Como encaminhamento do Diálogos CDES-RS, será feito um ciclo de reuniões, até o final de novembro, em cada um dos municípios diretamente atingidos pelo empreendimento. O objetivo é envolver as comunidades locais, compartilhar informações e consultá-las acerca de suas posições em relação à construção do complexo hidrelétrico. “Queremos fazer um diálogo direto com as comunidades que serão afetadas pelo projeto da Eletrobrás. Estamos aqui para estabelecer uma relação formal de interlocução entre a empresa e as pessoas que serão atingidas”, explicou o secretário-executivo do CDES-RS, Marcelo Danéris.
As demandas, preocupações e contribuições manifestadas pelos participantes serão levadas ao governador Tarso Genro. “Essa é uma oportunidade histórica para tratarmos com responsabilidade essa questão. Tendo continuidade ou não, o governo estará envolvido nesse processo para garantir os direitos das comunidades”, afirmou Danéris. Ele explicou que, no início do ano, o governo gaúcho formou um Grupo de Trabalho envolvendo representações de 17 secretarias de governo para acompanhar o processo de estudo e construção das barragens, buscar minimizar impactos ambientais e potencializar os benefícios econômicos e sociais das atividades relacionadas à construção.
Estudos de viabilidade
O diretor de Geração da Eletrobrás, Valter Cardeal, apresentou o projeto para as comunidades reunidas no evento. “Até agora, o que há são apenas estudos. Estamos tratando de modo democrático esta questão, pois o Brasil e a Argentina precisam desses investimentos para sua eficiência energética. Nada se produz sem energia”, defendeu. Segundo ele, a matriz energética brasileira é uma das mais limpas do mundo em função de suas hidrelétricas, que utilizam fontes renováveis, ao contrário de usinas nucleares e termelétricas.
O projeto de construção do complexo hidrelétrico Garabi-Panambi está sendo realizado pela Eletrobrás juntamente com a empresa argentina Ebisa. Segundo a Eletrobrás, o empreendimento tem previsão de gerar 2.200 MW, energia que será igualmente dividida entre os dois países. O projeto terá um custo estimado de US$ 5,2 bilhões. Conforme estudos, a previsão é alagar áreas em 19 municípios nas regiões Noroeste e Missões e atingir mais de 10 mil pessoas.
Resistência
Da coordenação nacional do Movimento dos Atingidos por Barragens (MAB), Marco Antônio Trierveiler manifestou as principais preocupações relativas à construção das hidrelétricas. Segundo ele, são 90 mil hectares de terra fértil que poderão ser inundadas e cerca de 13 mil pessoas afetadas. “Já impedimos Garabi-Panambi uma vez e podemos impedir de novo”, exclamou, exigindo informações claras e transparência por parte da Eletrobrás.
Sobre a realização do Diálogos CDES acerca do tema, Marco Antônio Trierveiler parabenizou a iniciativa do Governo do Estado em reunir a empresa e as comunidades que deverão ser atingidas. “Se a Eletrobrás está aqui hoje, é por esforço das comunidades e do governo estadual. Elogiamos a postura do Governo do Estado em criar um GT. Nossa expectativa é que esse GT se posicione a favor das comunidades”, destacou. “O governo precisa ter firmeza, compreender a situação das comunidades e exigir informações verdadeiras da Eletrobrás”, completou.

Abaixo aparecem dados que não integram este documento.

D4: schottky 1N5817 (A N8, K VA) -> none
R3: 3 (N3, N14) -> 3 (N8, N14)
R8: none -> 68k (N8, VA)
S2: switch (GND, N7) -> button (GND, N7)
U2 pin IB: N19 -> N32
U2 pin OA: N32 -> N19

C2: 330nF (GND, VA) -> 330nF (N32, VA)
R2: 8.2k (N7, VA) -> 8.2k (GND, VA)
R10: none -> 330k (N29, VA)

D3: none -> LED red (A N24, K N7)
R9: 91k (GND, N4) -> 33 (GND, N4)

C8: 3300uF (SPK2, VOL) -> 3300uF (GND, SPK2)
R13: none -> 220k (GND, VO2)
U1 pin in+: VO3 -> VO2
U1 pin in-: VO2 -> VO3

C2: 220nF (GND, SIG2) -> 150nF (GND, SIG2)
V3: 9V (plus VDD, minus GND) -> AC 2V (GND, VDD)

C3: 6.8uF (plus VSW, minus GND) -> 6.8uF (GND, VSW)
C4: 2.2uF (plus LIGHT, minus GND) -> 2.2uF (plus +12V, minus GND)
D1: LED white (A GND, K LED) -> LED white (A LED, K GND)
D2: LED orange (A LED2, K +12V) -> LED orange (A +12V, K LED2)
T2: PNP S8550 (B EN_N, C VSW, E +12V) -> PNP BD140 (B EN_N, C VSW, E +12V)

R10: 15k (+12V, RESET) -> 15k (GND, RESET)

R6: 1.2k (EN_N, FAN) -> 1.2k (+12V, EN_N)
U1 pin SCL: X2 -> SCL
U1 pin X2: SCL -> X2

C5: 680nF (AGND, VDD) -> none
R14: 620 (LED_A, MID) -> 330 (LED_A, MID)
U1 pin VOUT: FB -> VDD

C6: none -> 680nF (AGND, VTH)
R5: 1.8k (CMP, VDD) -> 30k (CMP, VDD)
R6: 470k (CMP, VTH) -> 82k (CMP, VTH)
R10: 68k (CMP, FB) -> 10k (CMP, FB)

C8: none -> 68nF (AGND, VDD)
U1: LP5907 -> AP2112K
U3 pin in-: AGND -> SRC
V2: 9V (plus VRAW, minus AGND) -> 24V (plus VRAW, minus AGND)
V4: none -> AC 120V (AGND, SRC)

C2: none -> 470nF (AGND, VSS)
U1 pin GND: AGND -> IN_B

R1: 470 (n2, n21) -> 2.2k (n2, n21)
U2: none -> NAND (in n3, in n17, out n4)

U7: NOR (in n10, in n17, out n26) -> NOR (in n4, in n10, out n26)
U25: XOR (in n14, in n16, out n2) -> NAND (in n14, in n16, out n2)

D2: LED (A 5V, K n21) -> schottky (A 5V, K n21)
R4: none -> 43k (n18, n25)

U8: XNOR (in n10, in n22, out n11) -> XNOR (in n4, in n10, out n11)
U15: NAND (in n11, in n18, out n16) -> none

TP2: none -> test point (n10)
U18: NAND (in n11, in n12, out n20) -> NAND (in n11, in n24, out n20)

Representante das comunidades de pescadoras e agricultoras, Tereza Pessoa criticou a construção das hidrelétricas. “Repudiamos as barragens porque elas acabam com nossa qualidade de vida, nos expulsam de nossas terras, desestruturam nossas famílias e cortam nossos laços de amizades. É muito fácil construir barragens em cima do sofrimento do povo”, argumentou. “O povo tem que ser protagonista e os atingidos na podem ser tratados apenas como empecilhos”.
O secretário de Desenvolvimento Rural, Pesca e Cooperativismo (SDR), Ivar Pavan, que foi um dos fundadores do MAB na década de 1980, disse que a comunidade tem que estar integrada e organizada para garantir seus direitos antes que a obra inicie. “Está na hora de exigirmos do setor elétrico uma nova política em relação à construção de barragens. A questão ambiental e a questão social devem fazer parte do projeto desde o seu início. Contem com o Governo do Estado nesse processo”, afirmou.
Mesa de diálogo
“Estamos tratando de um assunto que toca na alma e na vida da gente. Ao longo da história, todos os barramentos do rio Uruguai não contaram com o envolvimento do Governo do Estado. Estamos assumindo pela primeira vez esse compromisso e inaugurando uma nova relação de diálogo para tratar desse tema tão importante, principalmente para as comunidades que deverão ser atingidas”, afirmou a chefe-adjunta da Casa Civil, Mari Perusso.
“Se ficarmos repetindo um discurso fácil, totalmente favorável ou totalmente contrário à construção, não teremos condições de sentarmos em uma mesa de diálogo”, ponderou Mari Perusso. A chefe-adjunta afirmou ainda que será instituído um fórum permanente para tratar do tema, conforme decreto do governador, com a participação de movimentos sociais, entidades representativas, prefeituras, governo estadual, União e a Eletrobrás.
Participação Crissiumalense
Cerca de 40 crissiumalenses participaram da discussão em Santa Rosa, entre eles o Prefeito Municipal Walter Luiz Heck, o Secretário de Desenvolvimento Rural, Pesca e Meio Ambiente Nilson Welter e profissionais ligados ao meio ambiente. Moradores que serão atingidos pela construção das barragens, moradores da costa do Rio Uruguai também estiveram em Santa Rosa.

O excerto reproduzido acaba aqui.